Sam begs Charlie to play catch with him.
The romance genre is, and this shouldn’t be much of a surprise, a worn out genre. Dozens upon dozens of romance drama, rom-com, and any film centered on a love story have come at us in just the last decade. Some, like the odd but refreshingly different Her, take the concept of love and flip it on its head. Others, mostly the vast majority, throw a love story into a standard plot and out comes a movie. Charlie St. Cloud attempts to add the supernatural to a story about love and brotherhood, yet simply offers another corny outing that brings nothing new to the table.
Charlie makes a deal with Sam to play catch every day an hour before sunset, something that continues after Sam’s death.
Charlie St. Cloud (Zac Efron) is living the American dream. He’s an outstanding sailor in a coastal Washington town, has an adoring brother, and a strong, loving mother (Kim Basinger). While his mother is struggling to work extra shifts at the hospital, Charlie’s sailing scholarship will put him through school yet will take him away from his brother Sam (Charlie Tahan). On the way to a graduation party, Charlie is driving his little brother to a friend’s house when they get into a terrible car accident. Charlie has an out of body experience holding his dying brother, is revived in the ambulance, and sees his brother has passed. Five years later, his college plans on hold, Charlie’s working at a graveyard and hangs out with his brother’s ghost every sunset to play catch. He meets Tess (Amanda Crew), a girl he sailed against in high school, and learns she’s planning on sailing around the world. The two fall for each other and Charlie must make a choice between moving forward with Tess or holding on to the memory of his brother.

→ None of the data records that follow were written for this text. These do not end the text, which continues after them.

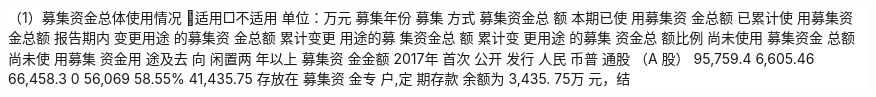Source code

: （1）募集资金总体使用情况
适用□不适用
单位：万元
募集年份
募集
方式
募集资金总
额
本期已使
用募集资
金总额
已累计使
用募集资
金总额
报告期内
变更用途
的募集资
金总额
累计变更
用途的募
集资金总
额
累计变
更用途
的募集
资金总
额比例
尚未使用
募集资金
总额
尚未使
用募集
资金用
途及去
向
闲置两
年以上
募集资
金金额
2017年
首次
公开
发行
人民
币普
通股
（A
股）
95,759.4
6,605.46
66,458.3
0
56,069
58.55%
41,435.75
存放在
募集资
金专
户,定
期存款
余额为
3,435.
75万
元，结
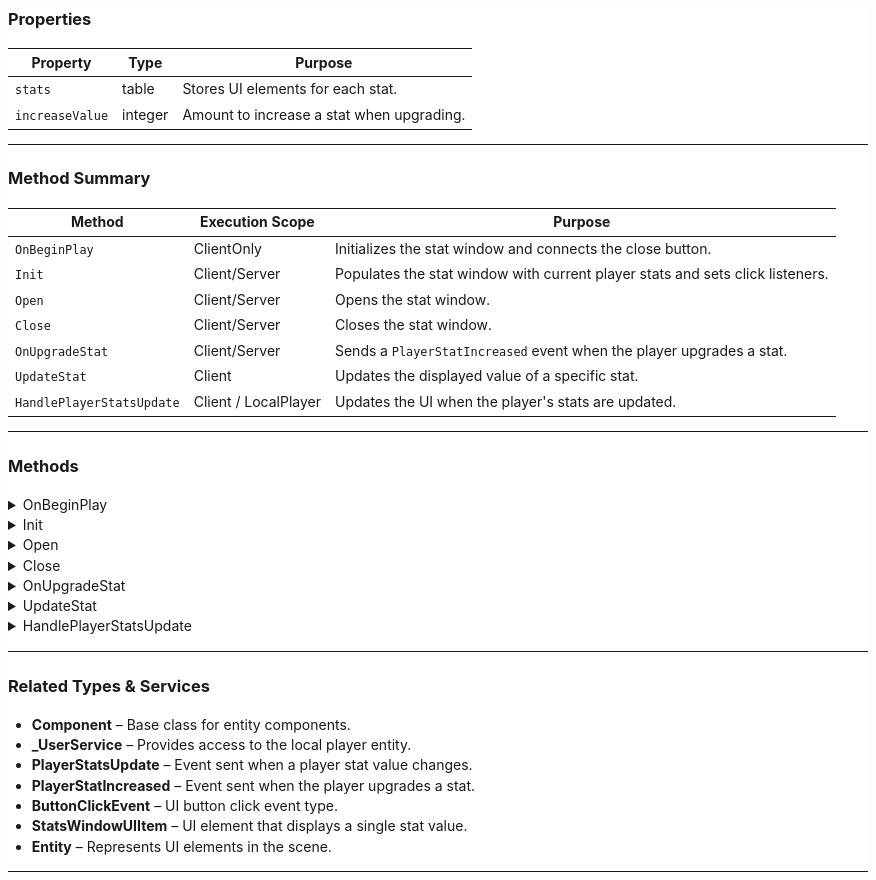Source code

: ### Properties

| Property           | Type    | Purpose |
|-------------------|---------|---------|
| `stats`            | table   | Stores UI elements for each stat. |
| `increaseValue`    | integer | Amount to increase a stat when upgrading. |

---

### Method Summary

| Method                   | Execution Scope | Purpose |
|--------------------------|----------------|---------|
| `OnBeginPlay`            | ClientOnly      | Initializes the stat window and connects the close button. |
| `Init`                   | Client/Server   | Populates the stat window with current player stats and sets click listeners. |
| `Open`                   | Client/Server   | Opens the stat window. |
| `Close`                  | Client/Server   | Closes the stat window. |
| `OnUpgradeStat`          | Client/Server   | Sends a `PlayerStatIncreased` event when the player upgrades a stat. |
| `UpdateStat`             | Client          | Updates the displayed value of a specific stat. |
| `HandlePlayerStatsUpdate`| Client / LocalPlayer | Updates the UI when the player's stats are updated. |

---

### Methods

<details><summary>OnBeginPlay</summary></details>

<details><summary>Init</summary></details>

<details><summary>Open</summary></details>

<details><summary>Close</summary></details>

<details><summary>OnUpgradeStat</summary></details>

<details><summary>UpdateStat</summary></details>

<details><summary>HandlePlayerStatsUpdate</summary></details>

---

### Related Types & Services
- **Component** – Base class for entity components.  
- **_UserService** – Provides access to the local player entity.  
- **PlayerStatsUpdate** – Event sent when a player stat value changes.  
- **PlayerStatIncreased** – Event sent when the player upgrades a stat.  
- **ButtonClickEvent** – UI button click event type.  
- **StatsWindowUIItem** – UI element that displays a single stat value.  
- **Entity** – Represents UI elements in the scene.
---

Charlie playing in the rain with the ghost of Sam.
The film attempts to be so many things, and ends up mirroring an unrefined work. There are elements of comedy, romance, and even fantasy all at play here. The film is based on the novel The Life and Death of Charlie St. Cloud, and presents the supernatural elements of the book in a rather straightforward manner. There’s a slight notion amongst the other townsfolk as to whether Charlie actually might be crazy instead, yet that is sadly not dived into as much as it should have been. What instead happens is a young adult attempt at Ghost. One scene in particular, involving Charlie seeing a high friend who joined the Marines, comes off as terribly sad once it’s revealed that the friend is in fact standing at his own grave. Besides that, the supernatural elements of the film don’t land too well, especially involving the twist towards the end.
Tess brings romance and a new future to Charlie’s life.
Besides the paranormal aspects of the film, the rest follows as a typical romantic drama. The two lovers meet again, it’s awkward, they find a common ground, fall in love, and break up just for a bit only to live happily ever after when Tess goes missing and Charlie uses his seafaring skills to find her. Efron does justice as the romantic lead. Playing the stoic, somewhat troubled Charlie, he doesn’t have the greatest range but looks the part. Amanda Crew is fine as his love interest, hitting all the right notes but unfortunately her character doesn’t have much depth.
Eventually Charlie must choose between Sam and Tess.
Sam sliding in the rain and mud on a garbage can lid, shot 1.
Chucks appear in quite a few parts of the film. Charlie’s brother Sam always sports a pair of red high tops during their time playing catch. The best scene is when Sam and Charlie splash around in the rain and mud while sliding on garbage can lids.
Sam sliding in the rain and mud on a garbage can lid, shot 2.